Nous sursautions d’un seul corps : maman venait de débarquer. Les bras croisés sous la poitrine et accoudée au chambranle, ses yeux attendris nous fixaient. Je craignais qu’elle ne me réprimande de mon implication mais elle ne dit rien, s’asseyant à nos côtés pour scruter nos ébauches.
― J’avais envie qu’on en écrive une rien que pour nous, expliqua Elie en se reconcentrant sur les partitions.
Maman hocha la tête, compréhensive.
― Tu veux écouter ? lui proposais-je.
― Avec plaisir !
― Bon, ce n’est qu’un début, on n’a pas encore tout écrit, prévins-je.
Elle nous assura que cela ne faisait rien et qu’elle aimerait quand même de toute manière. Je commençais a cappella et Elie enchaîna avec fluidité pour le refrain et le pont.
― J’aime bien le mélange français-japonais, c’est original, commenta-t-elle quand on se tut. Je ne le comprends pas aussi bien que vous mais on devine l’émotion derrière. S’il aboutit, vous devriez l’enregistrer. On ne sait jamais, vous aurez peut-être l’occasion de le faire écouter à d’autres personnes. Tu veux le jouer pour le concert de fin d’année ?
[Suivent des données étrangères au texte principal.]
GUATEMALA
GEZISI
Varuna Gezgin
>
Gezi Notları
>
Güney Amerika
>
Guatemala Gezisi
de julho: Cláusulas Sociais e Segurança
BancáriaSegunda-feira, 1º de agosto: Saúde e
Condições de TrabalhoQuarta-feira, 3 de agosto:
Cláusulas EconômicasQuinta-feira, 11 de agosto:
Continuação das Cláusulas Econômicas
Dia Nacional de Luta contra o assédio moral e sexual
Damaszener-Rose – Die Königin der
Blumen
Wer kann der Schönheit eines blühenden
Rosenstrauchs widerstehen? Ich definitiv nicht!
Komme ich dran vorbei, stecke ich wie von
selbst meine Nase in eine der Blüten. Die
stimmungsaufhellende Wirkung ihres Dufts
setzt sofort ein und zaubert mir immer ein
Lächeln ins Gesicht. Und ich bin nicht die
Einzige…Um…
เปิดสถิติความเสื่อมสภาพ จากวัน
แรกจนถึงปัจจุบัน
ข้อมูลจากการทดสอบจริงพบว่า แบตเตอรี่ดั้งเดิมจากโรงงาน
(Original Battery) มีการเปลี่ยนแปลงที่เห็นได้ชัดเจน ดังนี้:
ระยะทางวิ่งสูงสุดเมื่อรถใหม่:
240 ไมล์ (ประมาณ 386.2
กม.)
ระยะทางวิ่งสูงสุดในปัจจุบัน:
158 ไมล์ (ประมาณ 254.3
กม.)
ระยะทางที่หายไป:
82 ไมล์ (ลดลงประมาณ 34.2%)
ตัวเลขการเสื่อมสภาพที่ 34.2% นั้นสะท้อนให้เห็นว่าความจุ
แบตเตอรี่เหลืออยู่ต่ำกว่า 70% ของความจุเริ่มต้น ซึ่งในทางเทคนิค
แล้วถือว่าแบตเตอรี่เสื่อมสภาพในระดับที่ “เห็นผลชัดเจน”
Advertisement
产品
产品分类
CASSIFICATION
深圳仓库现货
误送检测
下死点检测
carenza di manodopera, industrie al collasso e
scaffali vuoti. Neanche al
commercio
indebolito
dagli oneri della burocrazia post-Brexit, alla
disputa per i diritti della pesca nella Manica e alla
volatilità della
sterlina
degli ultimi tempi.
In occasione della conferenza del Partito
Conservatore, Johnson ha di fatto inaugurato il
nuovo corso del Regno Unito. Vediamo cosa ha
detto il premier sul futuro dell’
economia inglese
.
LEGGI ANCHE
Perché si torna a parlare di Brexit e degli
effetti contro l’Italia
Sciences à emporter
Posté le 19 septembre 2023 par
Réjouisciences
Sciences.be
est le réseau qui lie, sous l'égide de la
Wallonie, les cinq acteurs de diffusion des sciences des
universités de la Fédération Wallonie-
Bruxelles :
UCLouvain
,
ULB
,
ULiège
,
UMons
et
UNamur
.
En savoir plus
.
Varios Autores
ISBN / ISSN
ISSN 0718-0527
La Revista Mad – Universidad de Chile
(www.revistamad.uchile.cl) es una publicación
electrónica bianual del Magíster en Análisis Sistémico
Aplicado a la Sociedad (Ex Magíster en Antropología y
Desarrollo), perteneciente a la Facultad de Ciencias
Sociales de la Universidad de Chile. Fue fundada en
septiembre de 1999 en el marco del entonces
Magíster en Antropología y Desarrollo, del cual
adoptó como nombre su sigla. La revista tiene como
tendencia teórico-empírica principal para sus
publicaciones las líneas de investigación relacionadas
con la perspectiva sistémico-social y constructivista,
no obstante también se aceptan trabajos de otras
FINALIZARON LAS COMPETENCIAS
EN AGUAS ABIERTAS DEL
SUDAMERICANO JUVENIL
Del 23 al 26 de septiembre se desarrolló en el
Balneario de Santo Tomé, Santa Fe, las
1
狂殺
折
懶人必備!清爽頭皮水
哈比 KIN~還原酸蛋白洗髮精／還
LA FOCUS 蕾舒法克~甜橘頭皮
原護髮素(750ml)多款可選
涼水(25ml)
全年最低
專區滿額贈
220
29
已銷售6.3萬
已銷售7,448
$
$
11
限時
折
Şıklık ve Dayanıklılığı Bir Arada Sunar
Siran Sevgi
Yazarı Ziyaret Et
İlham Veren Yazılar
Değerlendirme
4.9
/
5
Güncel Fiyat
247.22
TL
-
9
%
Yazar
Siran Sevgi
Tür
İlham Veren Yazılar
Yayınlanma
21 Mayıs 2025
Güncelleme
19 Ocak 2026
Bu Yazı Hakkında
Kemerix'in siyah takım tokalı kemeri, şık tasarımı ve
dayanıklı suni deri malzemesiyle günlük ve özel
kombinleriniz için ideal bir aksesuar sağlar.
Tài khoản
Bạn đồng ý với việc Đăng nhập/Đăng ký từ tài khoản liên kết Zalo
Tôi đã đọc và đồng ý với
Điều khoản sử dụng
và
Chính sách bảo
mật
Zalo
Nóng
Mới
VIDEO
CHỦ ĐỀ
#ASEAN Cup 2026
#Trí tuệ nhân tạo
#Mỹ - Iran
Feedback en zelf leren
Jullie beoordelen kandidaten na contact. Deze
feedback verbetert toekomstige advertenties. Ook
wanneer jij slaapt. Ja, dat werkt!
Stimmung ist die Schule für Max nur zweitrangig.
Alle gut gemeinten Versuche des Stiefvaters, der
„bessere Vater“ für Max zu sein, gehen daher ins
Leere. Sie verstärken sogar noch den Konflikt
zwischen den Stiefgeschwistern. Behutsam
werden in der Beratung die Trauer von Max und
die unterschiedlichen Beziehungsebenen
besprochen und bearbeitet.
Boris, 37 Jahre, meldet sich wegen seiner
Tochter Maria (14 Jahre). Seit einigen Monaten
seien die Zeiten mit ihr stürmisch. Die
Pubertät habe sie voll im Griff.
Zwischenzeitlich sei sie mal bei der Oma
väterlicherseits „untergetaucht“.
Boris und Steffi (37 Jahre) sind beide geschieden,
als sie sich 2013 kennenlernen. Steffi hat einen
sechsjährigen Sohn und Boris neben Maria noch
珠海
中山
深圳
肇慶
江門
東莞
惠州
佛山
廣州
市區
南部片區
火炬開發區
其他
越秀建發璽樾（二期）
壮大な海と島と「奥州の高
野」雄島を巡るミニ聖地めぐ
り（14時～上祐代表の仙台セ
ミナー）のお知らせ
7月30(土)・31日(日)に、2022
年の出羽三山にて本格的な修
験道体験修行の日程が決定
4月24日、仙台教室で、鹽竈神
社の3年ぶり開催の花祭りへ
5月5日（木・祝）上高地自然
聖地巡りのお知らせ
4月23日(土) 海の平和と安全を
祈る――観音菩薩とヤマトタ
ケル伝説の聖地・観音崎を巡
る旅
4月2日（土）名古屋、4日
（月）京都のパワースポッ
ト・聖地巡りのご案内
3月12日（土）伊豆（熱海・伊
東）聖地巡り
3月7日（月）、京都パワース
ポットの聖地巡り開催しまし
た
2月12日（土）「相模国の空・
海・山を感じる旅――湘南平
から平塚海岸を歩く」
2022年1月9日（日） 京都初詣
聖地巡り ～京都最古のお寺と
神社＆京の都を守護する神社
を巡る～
Mon cœur cogna brusquement dans ma poitrine. La question s’adressait à Eliott, mais quelque chose me disait qu’elle soupçonnait ma participation. Avait-elle découvert le pot-aux-roses et attendait-elle que je me dénonce ? J’inspirais le plus discrètement possible pour me calmer.
― Je ne sais pas, j’aurais bien aimé la jouer avec Ren, répondit du tac au tac Elie, impassible.
― Je comprends, mais avec tes examens, les répétitions auraient pris trop de place dans ton emploi du temps.
Cette fois-ci, ses noisettes se dardaient sur moi, sincèrement peinées.
― Je sais à quel point ça te frustre mais je ne souhaite que le meilleur pour toi. Cela ne t’empêchera pas d’assister au concert, de composer avec ton frère ou de jouer de temps en temps, mais je ne voulais pas que tu consacres trop d’énergie et de temps à cela au détriment de tes études.
Je devais jouer son jeu. Je fis mine d'acquiescer, baissant les yeux pour contempler mon jean. Je détestais lui mentir, ce n’était qu’une question de temps, je le savais. Je devais en parler à papa pour qu’il assure mes arrières au risque d'entraîner aussi Elie dans cette histoire si jamais il réfutait la signature de l’autorisation. Et si c’était le cas, je ne donnais pas chair à sa peau.